Beth Wilder wrote:I think, if I were going to try aging a sunflower seed ferment, I would either inoculate it with koji and treat it like miso (like the sunflower hozon that Momofuku makes, but I can't find a recipe online) or with tempeh spores and treat it like tempeh.
I found a recipe for Pumpkin Seed Miso in
The Noma Guide to Fermentation that I bet would adapt well to sunflower seeds.
It calls for roasting the raw seeds at 320 F for 45-60 min. until browned and nutty, stirring and rotating every 10 min. or so, cooling, then processing the seeds to the texture of a fine meal in a food processor or what have you. After processing the koji (1.2 kg koji to 1.8 kg seeds) the same way, add the koji to the seeds. Add 120g non-iodized salt and mix everything together.

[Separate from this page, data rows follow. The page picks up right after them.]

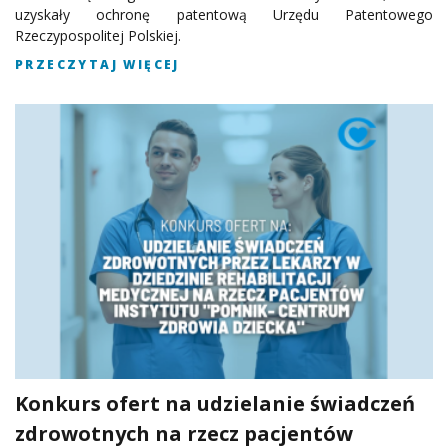
uzyskały ochronę patentową Urzędu Patentowego
Rzeczypospolitej Polskiej.
PRZECZYTAJ WIĘCEJ
Konkurs ofert na udzielanie świadczeń
zdrowotnych na rzecz pacjentów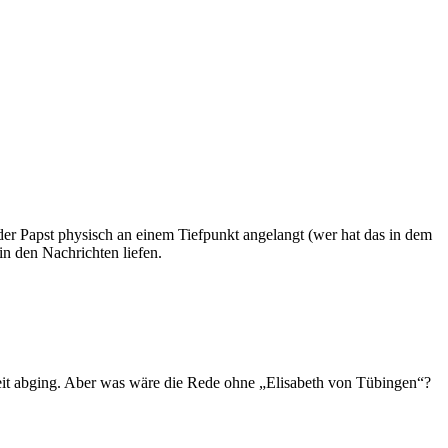
 der Papst physisch an einem Tiefpunkt angelangt (wer hat das in dem
in den Nachrichten liefen.
eit abging. Aber was wäre die Rede ohne „Elisabeth von Tübingen“?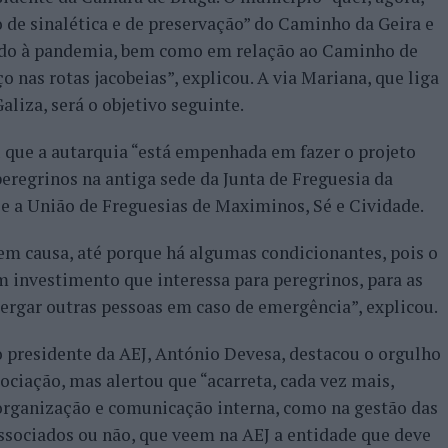
 de sinalética e de preservação” do Caminho da Geira e
evido à pandemia, bem como em relação ao Caminho de
nas rotas jacobeias”, explicou. A via Mariana, que liga
liza, será o objetivo seguinte.
 que a autarquia “está empenhada em fazer o projeto
peregrinos na antiga sede da Junta de Freguesia da
e a União de Freguesias de Maximinos, Sé e Cividade.
 em causa, até porque há algumas condicionantes, pois o
m investimento que interessa para peregrinos, para as
ergar outras pessoas em caso de emergência”, explicou.
 presidente da AEJ, António Devesa, destacou o orgulho
ociação, mas alertou que “acarreta, cada vez mais,
 organização e comunicação interna, como na gestão das
associados ou não, que veem na AEJ a entidade que deve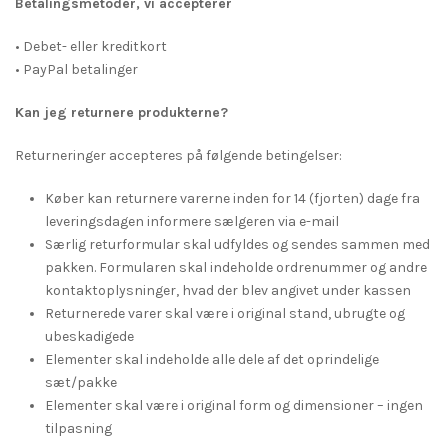
Betalingsmetoder, vi accepterer
• Debet- eller kreditkort
• PayPal betalinger
Kan jeg returnere produkterne?
Returneringer accepteres på følgende betingelser:
Køber kan returnere varerne inden for 14 (fjorten) dage fra
leveringsdagen informere sælgeren via e-mail
Særlig returformular skal udfyldes og sendes sammen med
pakken. Formularen skal indeholde ordrenummer og andre
kontaktoplysninger, hvad der blev angivet under kassen
Returnerede varer skal være i original stand, ubrugte og
ubeskadigede
Elementer skal indeholde alle dele af det oprindelige
sæt/pakke
Elementer skal være i original form og dimensioner – ingen
tilpasning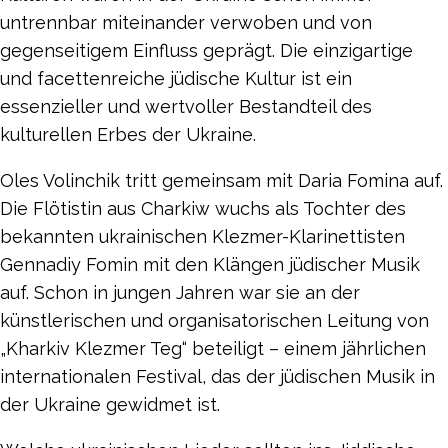
untrennbar miteinander verwoben und von
gegenseitigem Einfluss geprägt. Die einzigartige
und facettenreiche jüdische Kultur ist ein
essenzieller und wertvoller Bestandteil des
kulturellen Erbes der Ukraine.
Oles Volinchik tritt gemeinsam mit Daria Fomina auf.
Die Flötistin aus Charkiw wuchs als Tochter des
bekannten ukrainischen Klezmer-Klarinettisten
Gennadiy Fomin mit den Klängen jüdischer Musik
auf. Schon in jungen Jahren war sie an der
künstlerischen und organisatorischen Leitung von
„Kharkiv Klezmer Teg“ beteiligt – einem jährlichen
internationalen Festival, das der jüdischen Musik in
der Ukraine gewidmet ist.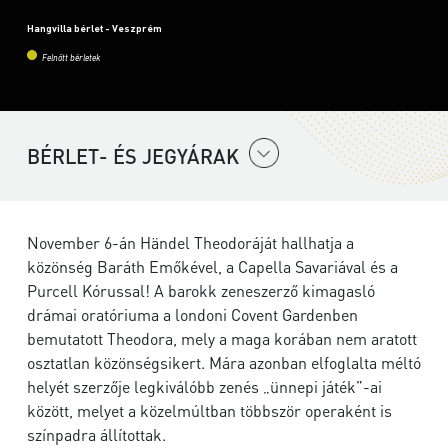
Hangvilla bérlet - Veszprém
Felnőtt bérletek
BÉRLET- ÉS JEGYÁRAK
November 6-án Händel Theodoráját hallhatja a
közönség Baráth Emőkével, a Capella Savariával és a
Purcell Kórussal! A barokk zeneszerző kimagasló
drámai oratóriuma a londoni Covent Gardenben
bemutatott Theodora, mely a maga korában nem aratott
osztatlan közönségsikert. Mára azonban elfoglalta méltó
helyét szerzője legkiválóbb zenés „ünnepi játék”-ai
között, melyet a közelmúltban többször operaként is
színpadra állítottak.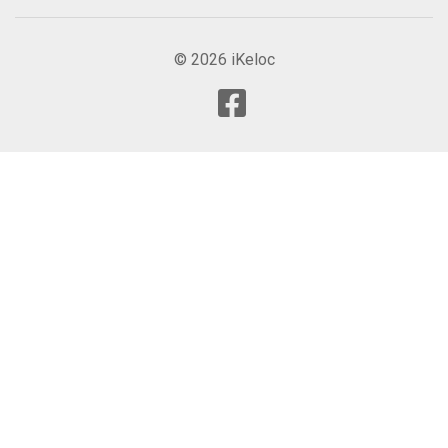
© 2026 iKeloc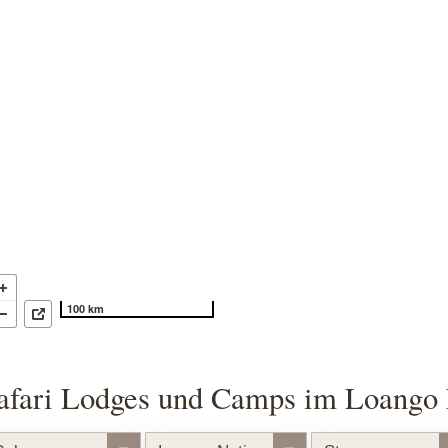
100 km
afari Lodges und Camps im Loango 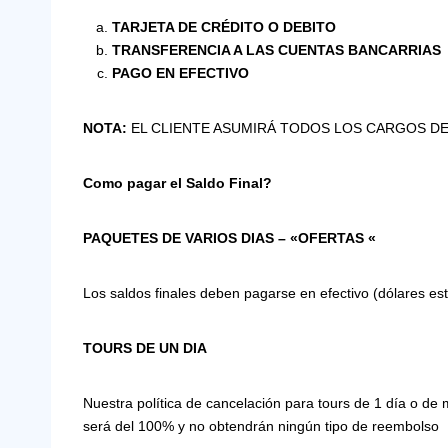
TARJETA DE CRÉDITO O DEBITO
TRANSFERENCIA A LAS CUENTAS BANCARRIAS
PAGO EN EFECTIVO
NOTA:
EL CLIENTE ASUMIRÁ TODOS LOS CARGOS DE
Como pagar el Saldo Final?
PAQUETES DE VARIOS DIAS – «OFERTAS «
Los saldos finales deben pagarse en efectivo (dólares e
TOURS DE UN DIA
Nuestra política de cancelación para tours de 1 día o de
será del 100% y no obtendrán ningún tipo de reembolso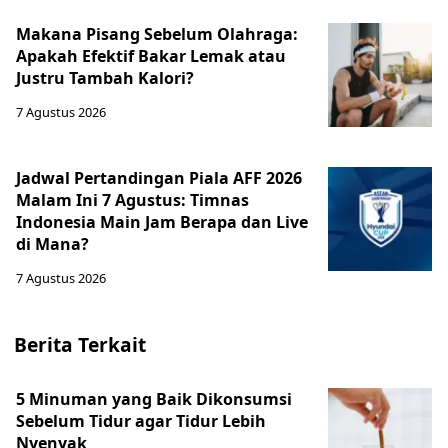
Makana Pisang Sebelum Olahraga:
Apakah Efektif Bakar Lemak atau
Justru Tambah Kalori?
7 Agustus 2026
Jadwal Pertandingan Piala AFF 2026
Malam Ini 7 Agustus: Timnas
Indonesia Main Jam Berapa dan Live
di Mana?
7 Agustus 2026
Berita Terkait
5 Minuman yang Baik Dikonsumsi
Sebelum Tidur agar Tidur Lebih
Nyenyak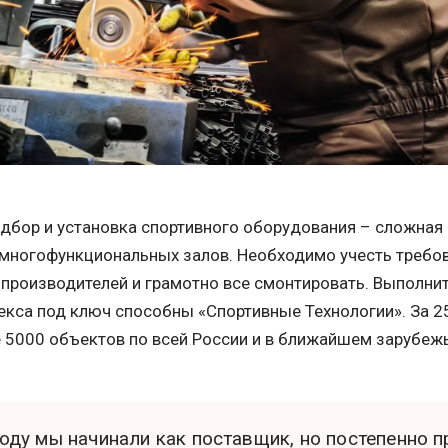
одбор и установка спортивного оборудования – сложная
 многофункциональных залов. Необходимо учесть требов
 производителей и грамотно все смонтировать. Выполни
екса под ключ способны «Спортивные Технологии». За 2
 5000 объектов по всей России и в ближайшем зарубежь
году мы начинали как поставщик, но постепенно 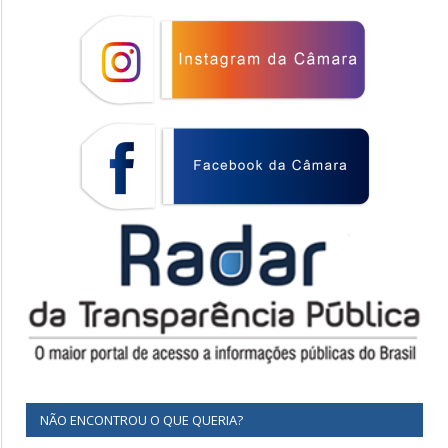
NÃO ENCONTROU O QUE QUERIA?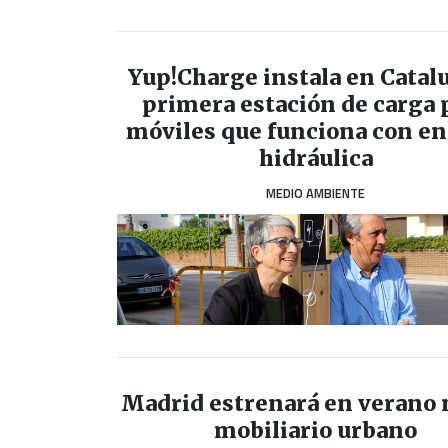
Yup!Charge instala en Catalu
primera estación de carga 
móviles que funciona con en
hidráulica
MEDIO AMBIENTE
Madrid estrenará en verano
mobiliario urbano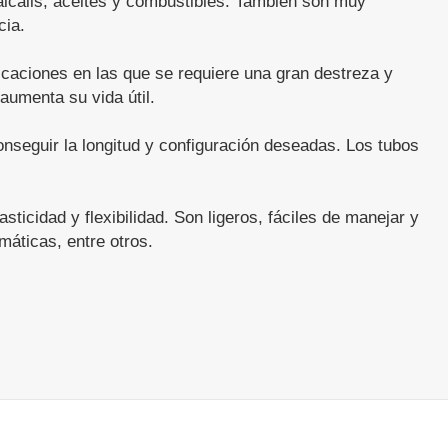
álcalis, aceites y combustibles. También son muy
cia.
licaciones en las que se requiere una gran destreza y
 aumenta su vida útil.
conseguir la longitud y configuración deseadas. Los tubos
ticidad y flexibilidad. Son ligeros, fáciles de manejar y
máticas, entre otros.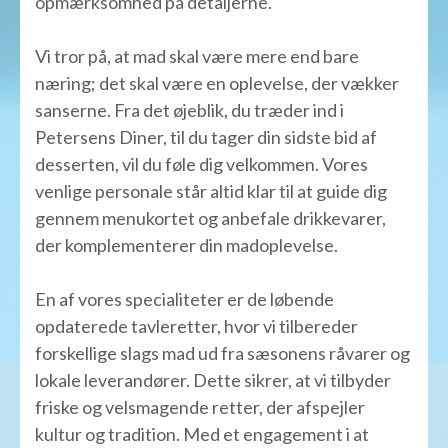
opmærksomhed på detaljerne.
Vi tror på, at mad skal være mere end bare
næring; det skal være en oplevelse, der vækker
sanserne. Fra det øjeblik, du træder ind i
Petersens Diner, til du tager din sidste bid af
desserten, vil du føle dig velkommen. Vores
venlige personale står altid klar til at guide dig
gennem menukortet og anbefale drikkevarer,
der komplementerer din madoplevelse.
En af vores specialiteter er de løbende
opdaterede tavleretter, hvor vi tilbereder
forskellige slags mad ud fra sæsonens råvarer og
lokale leverandører. Dette sikrer, at vi tilbyder
friske og velsmagende retter, der afspejler
kultur og tradition. Med et engagement i at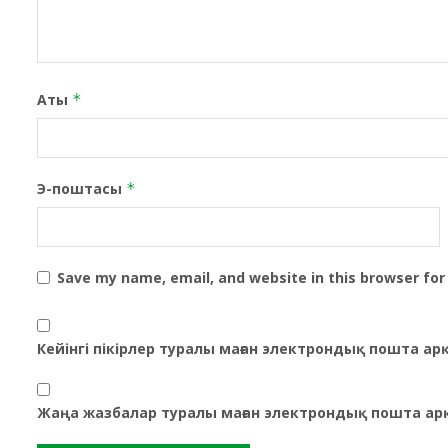
Аты
*
Э-поштасы
*
Save my name, email, and website in this browser for
Кейінгі пікірлер туралы маған электрондық пошта а
Жаңа жазбалар туралы маған электрондық пошта ар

Then it says to mix up a 4% salt brine (4g salt thoroughly dissolved into 100g water) and add it a little bit at a time to the seed and koji mixture until it's wet enough so you can form a firm ball with it without either crumbling or oozing. Too much moisture and it's saying that the fermentation will speed up too much and break the seeds' fats down into fatty acids with rancid tastes. Then pack this tightly into a fermentation vessel and sprinkle the surface with salt before weighing it down and covering with a cloth and rubber band. (What I learned for packing miso is take a wad of it in your hand and throw/smack it into the vessel, aiming to do this from the center out and then up layer by layer, pressing down with something like a bean masher as you go, to prevent air bubbles as much as possible.)
Let this ferment at room temperature for 3-4 weeks. Longer than that and those rancid fatty acid flavors will start to come through, apparently. It's not cheese, but I bet it'd be good! And I wonder, if you were to take some of this fermenting seed miso out of the container after a couple weeks, form it into something like a cheese wheel, and age it in the air, wiping it down with salt brine a couple times a day, to finish its fermentation that way, what that might do.
I don't have the proper conditions to make koji from spores right now (and probably my spores haven't been kept cold enough anyway), but I may try something sort of similar using finished miso and a shorter fermentation period, sort of a hybrid between this miso recipe and the hard "sunflower cheddar" I posted earlier. I was going to try it with sprouted and brined sunflower seeds, but I was stymied when the seeds wouldn't sprout (my mom gave me a bunch of sunflower seeds, and maybe they're too old to sprout?), so I'll start over and try pan-toasting the seeds (no
oven yet). I'll let you know how it goes!